2011 | 2012 | 2013 | 2014 | 2015 | 2016 | 2017 | |
---|---|---|---|---|---|---|---|
Klanttevredenheid: (1) | |||||||
Totaalwaardering onderzoek | 7,50 | 7,00 | 7,10 | 7,20 | 7,20 | 7,20 | 7,20 |
Telefonische bereikbaarheid: (2) | |||||||
% oproepen dat leidt tot contact | niet gemeten | 95% | 99% | 99% | 99% | 99% | 99% |
% van contact binnen 15 seconden | niet gemeten | 65% | 70% | 75% | 75% | 75% | 75% |
Uitkomsten bezwaar- en beroepsprocedures (3): | |||||||
% bezwaarprocedures geheel gegrond | 14% | 6% | 5% | 5% | 5% | 5% | 5% |
% bezwaarprocedures deels gegrond | 5% | 16% | 15% | 15% | 15% | 15% | 15% |
% beroepsprocedures geheel of deels gegrond | 38% | 22% | 20% | 20% | 20% | 20% | 20% |
Aanvragen / einddeclaraties via internet: | |||||||
Europese regelingen | 100% | 99% | 99% | 99% | 99% | 99% | 99% |
Nationale regelingen | 0% | 80% | 80% | 80% | 80% | nvt | nvt |
Doorlooptijd beschikkingen: | |||||||
% tijdige beschikkingen | 93% | 99% | 99% | 99% | 99% | 99% | 99% |
Aantal dwangsommen betaald | 0 | 0 | 0 | 0 | 0 | 0 | 0 |
Bedrag dwangsommen betaald | € 0 | € 0 | € 0 | € 0 | € 0 | € 0 | € 0 |
Doorlooptijd betalingen: | |||||||
% tijdige betalingen | 98% | 99% | 99% | 99% | 99% | 99% | 99% |
Aantal malen wettelijke rente betaald | 10 | 0 | 0 | 0 | 0 | 0 | 0 |
Bedrag wettelijke rente betaald | € 278 | € 0 | € 0 | € 0 | € 0 | € 0 | € 0 |
Bedrag wettelijke rente teruggevorderd | € 1 776 |
Toelichting doelmatigheidsindicatoren
(1) In 2011 heeft het uitgevoerde klanttevredenheidsonderzoek zich beperkt tot de aanvragers van de nationale subsidieregelingen en leverde een waardering van gemiddeld 7,5 op (2010: 6,85). Streven is om in 2014 uit te komen op een gemiddelde score die hoger is dan de benchmark (7,12). Het klanttevredenheidsonderzoek zal in het najaar van 2012 opnieuw worden uitgevoerd.

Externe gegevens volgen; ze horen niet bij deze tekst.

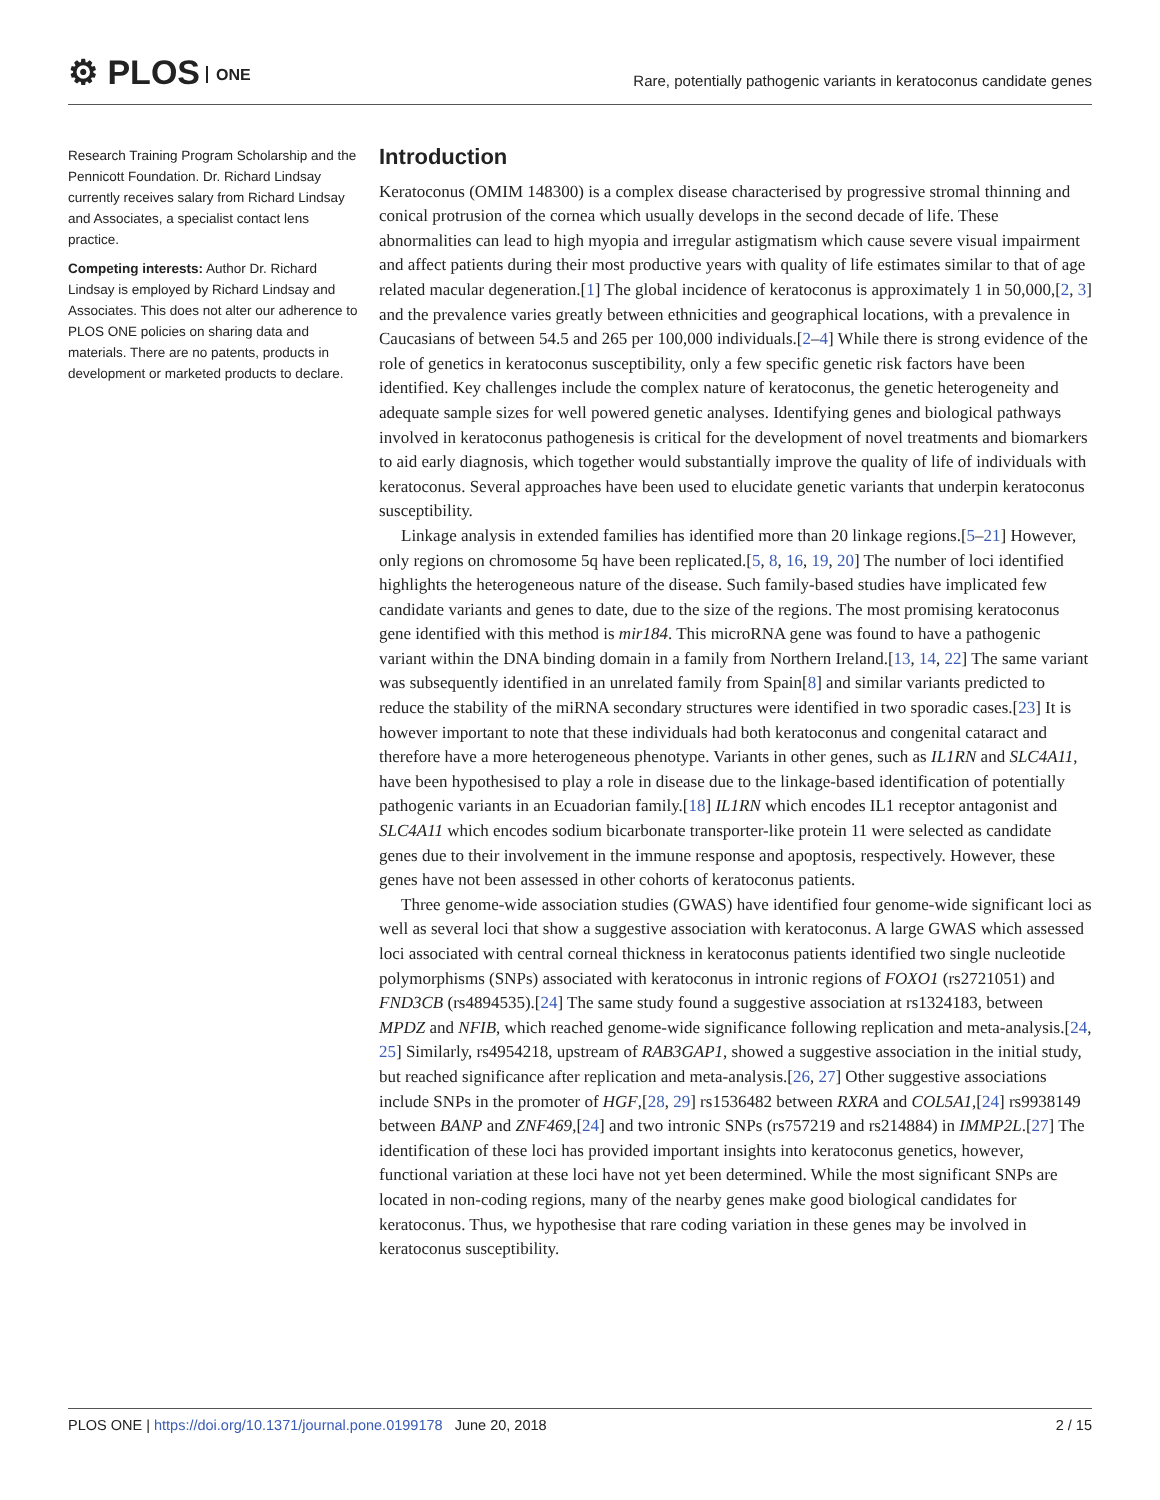⚙ PLOS ONE
Rare, potentially pathogenic variants in keratoconus candidate genes
Research Training Program Scholarship and the Pennicott Foundation. Dr. Richard Lindsay currently receives salary from Richard Lindsay and Associates, a specialist contact lens practice.
Competing interests: Author Dr. Richard Lindsay is employed by Richard Lindsay and Associates. This does not alter our adherence to PLOS ONE policies on sharing data and materials. There are no patents, products in development or marketed products to declare.
Introduction
Keratoconus (OMIM 148300) is a complex disease characterised by progressive stromal thinning and conical protrusion of the cornea which usually develops in the second decade of life. These abnormalities can lead to high myopia and irregular astigmatism which cause severe visual impairment and affect patients during their most productive years with quality of life estimates similar to that of age related macular degeneration.[1] The global incidence of keratoconus is approximately 1 in 50,000,[2, 3] and the prevalence varies greatly between ethnicities and geographical locations, with a prevalence in Caucasians of between 54.5 and 265 per 100,000 individuals.[2–4] While there is strong evidence of the role of genetics in keratoconus susceptibility, only a few specific genetic risk factors have been identified. Key challenges include the complex nature of keratoconus, the genetic heterogeneity and adequate sample sizes for well powered genetic analyses. Identifying genes and biological pathways involved in keratoconus pathogenesis is critical for the development of novel treatments and biomarkers to aid early diagnosis, which together would substantially improve the quality of life of individuals with keratoconus. Several approaches have been used to elucidate genetic variants that underpin keratoconus susceptibility.
Linkage analysis in extended families has identified more than 20 linkage regions.[5–21] However, only regions on chromosome 5q have been replicated.[5, 8, 16, 19, 20] The number of loci identified highlights the heterogeneous nature of the disease. Such family-based studies have implicated few candidate variants and genes to date, due to the size of the regions. The most promising keratoconus gene identified with this method is mir184. This microRNA gene was found to have a pathogenic variant within the DNA binding domain in a family from Northern Ireland.[13, 14, 22] The same variant was subsequently identified in an unrelated family from Spain[8] and similar variants predicted to reduce the stability of the miRNA secondary structures were identified in two sporadic cases.[23] It is however important to note that these individuals had both keratoconus and congenital cataract and therefore have a more heterogeneous phenotype. Variants in other genes, such as IL1RN and SLC4A11, have been hypothesised to play a role in disease due to the linkage-based identification of potentially pathogenic variants in an Ecuadorian family.[18] IL1RN which encodes IL1 receptor antagonist and SLC4A11 which encodes sodium bicarbonate transporter-like protein 11 were selected as candidate genes due to their involvement in the immune response and apoptosis, respectively. However, these genes have not been assessed in other cohorts of keratoconus patients.
Three genome-wide association studies (GWAS) have identified four genome-wide significant loci as well as several loci that show a suggestive association with keratoconus. A large GWAS which assessed loci associated with central corneal thickness in keratoconus patients identified two single nucleotide polymorphisms (SNPs) associated with keratoconus in intronic regions of FOXO1 (rs2721051) and FND3CB (rs4894535).[24] The same study found a suggestive association at rs1324183, between MPDZ and NFIB, which reached genome-wide significance following replication and meta-analysis.[24, 25] Similarly, rs4954218, upstream of RAB3GAP1, showed a suggestive association in the initial study, but reached significance after replication and meta-analysis.[26, 27] Other suggestive associations include SNPs in the promoter of HGF,[28, 29] rs1536482 between RXRA and COL5A1,[24] rs9938149 between BANP and ZNF469,[24] and two intronic SNPs (rs757219 and rs214884) in IMMP2L.[27] The identification of these loci has provided important insights into keratoconus genetics, however, functional variation at these loci have not yet been determined. While the most significant SNPs are located in non-coding regions, many of the nearby genes make good biological candidates for keratoconus. Thus, we hypothesise that rare coding variation in these genes may be involved in keratoconus susceptibility.
PLOS ONE | https://doi.org/10.1371/journal.pone.0199178 June 20, 2018
2 / 15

(2) In 2011 was oorspronkelijk een nieuw onderzoek gepland. Besloten is dit onderzoek uit te stellen tot na de verhuizing (februari 2012) en aan te sluiten bij het SZW-breed bereikbaarheidsonderzoek. De planning van dit onderzoek is nog niet bekend.

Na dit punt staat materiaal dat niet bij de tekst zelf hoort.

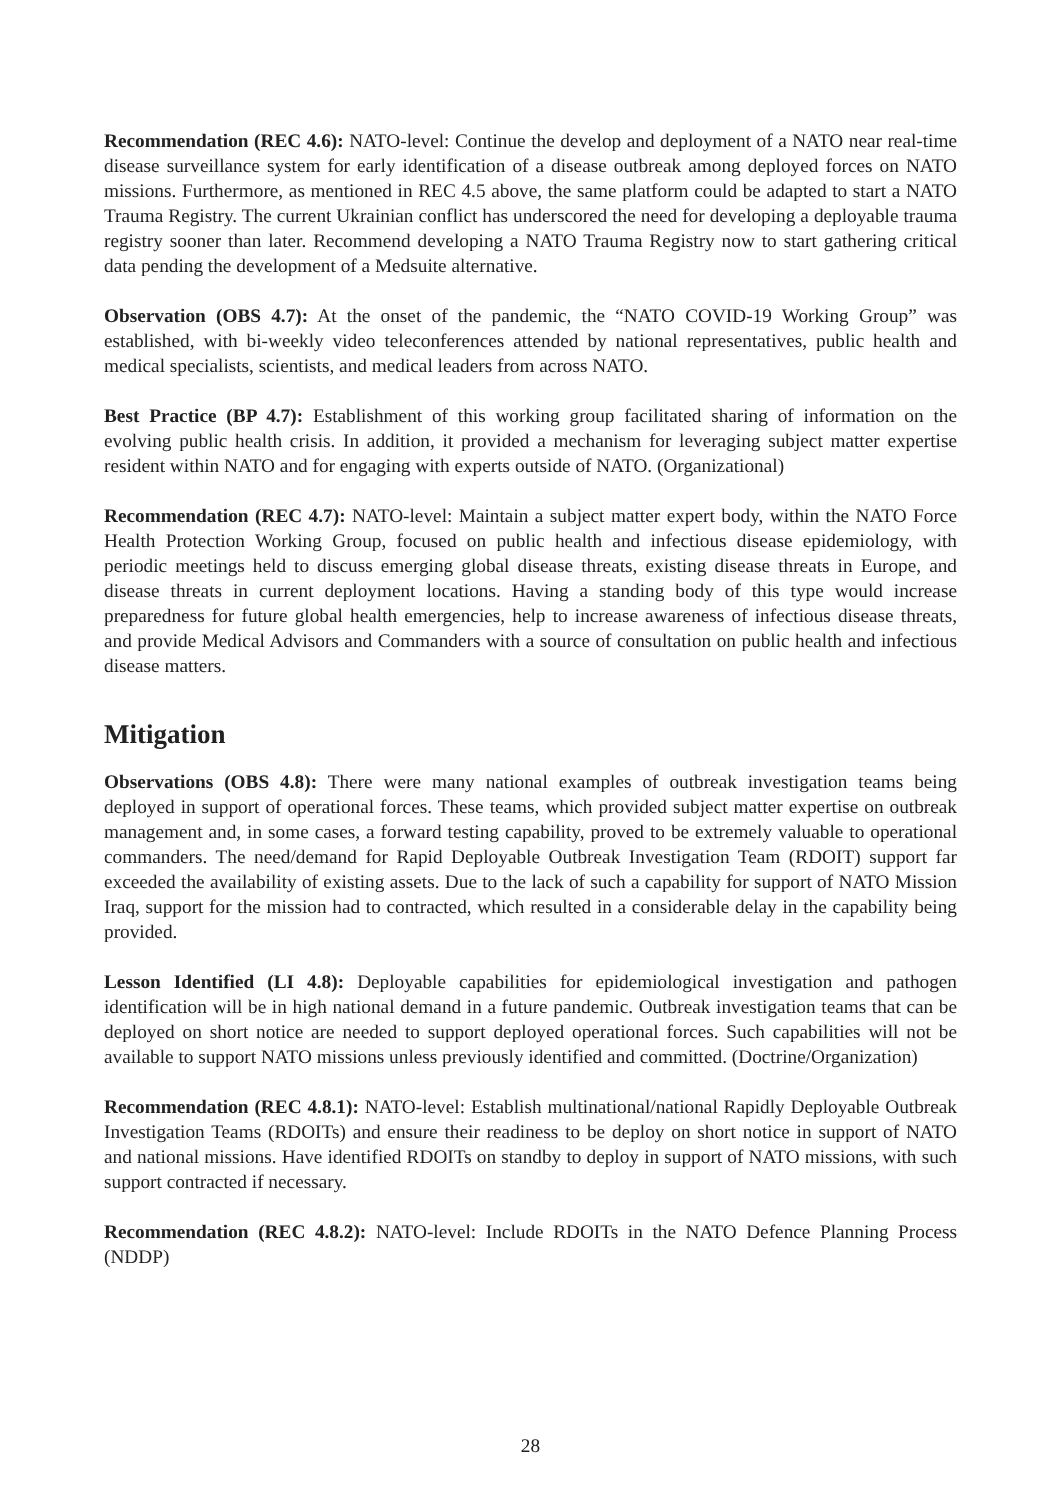Recommendation (REC 4.6): NATO-level: Continue the develop and deployment of a NATO near real-time disease surveillance system for early identification of a disease outbreak among deployed forces on NATO missions. Furthermore, as mentioned in REC 4.5 above, the same platform could be adapted to start a NATO Trauma Registry. The current Ukrainian conflict has underscored the need for developing a deployable trauma registry sooner than later. Recommend developing a NATO Trauma Registry now to start gathering critical data pending the development of a Medsuite alternative.
Observation (OBS 4.7): At the onset of the pandemic, the “NATO COVID-19 Working Group” was established, with bi-weekly video teleconferences attended by national representatives, public health and medical specialists, scientists, and medical leaders from across NATO.
Best Practice (BP 4.7): Establishment of this working group facilitated sharing of information on the evolving public health crisis. In addition, it provided a mechanism for leveraging subject matter expertise resident within NATO and for engaging with experts outside of NATO. (Organizational)
Recommendation (REC 4.7): NATO-level: Maintain a subject matter expert body, within the NATO Force Health Protection Working Group, focused on public health and infectious disease epidemiology, with periodic meetings held to discuss emerging global disease threats, existing disease threats in Europe, and disease threats in current deployment locations. Having a standing body of this type would increase preparedness for future global health emergencies, help to increase awareness of infectious disease threats, and provide Medical Advisors and Commanders with a source of consultation on public health and infectious disease matters.
Mitigation
Observations (OBS 4.8): There were many national examples of outbreak investigation teams being deployed in support of operational forces. These teams, which provided subject matter expertise on outbreak management and, in some cases, a forward testing capability, proved to be extremely valuable to operational commanders. The need/demand for Rapid Deployable Outbreak Investigation Team (RDOIT) support far exceeded the availability of existing assets. Due to the lack of such a capability for support of NATO Mission Iraq, support for the mission had to contracted, which resulted in a considerable delay in the capability being provided.
Lesson Identified (LI 4.8): Deployable capabilities for epidemiological investigation and pathogen identification will be in high national demand in a future pandemic. Outbreak investigation teams that can be deployed on short notice are needed to support deployed operational forces. Such capabilities will not be available to support NATO missions unless previously identified and committed. (Doctrine/Organization)
Recommendation (REC 4.8.1): NATO-level: Establish multinational/national Rapidly Deployable Outbreak Investigation Teams (RDOITs) and ensure their readiness to be deploy on short notice in support of NATO and national missions. Have identified RDOITs on standby to deploy in support of NATO missions, with such support contracted if necessary.
Recommendation (REC 4.8.2): NATO-level: Include RDOITs in the NATO Defence Planning Process (NDDP)
28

(3) De bezwaar- en beroepsprocedures worden door directie WBJA (Wetgeving, Bestuurlijke en Juridische Aangelegenheden) van het ministerie van SZW uitgevoerd. De resultaten van de procedures worden ontleend aan de rapportages van WBJA. Voor beroeps- en hoger beroep procedures is geen onderscheid te maken tussen geheel of gedeeltelijk gegrond-verklaringen. Agentschap SZW hecht meer waarde aan de uitkomsten van de beroepsprocedures. Bij de bezwaarprocedures kunnen door de aanvragers namelijk nieuwe feiten en/of omstandigheden worden aangedragen. De gegrond-verklaringen in bezwaar geven dus niet in alle gevallen een oordeel over de kwaliteit van het subsidieverleningsproces.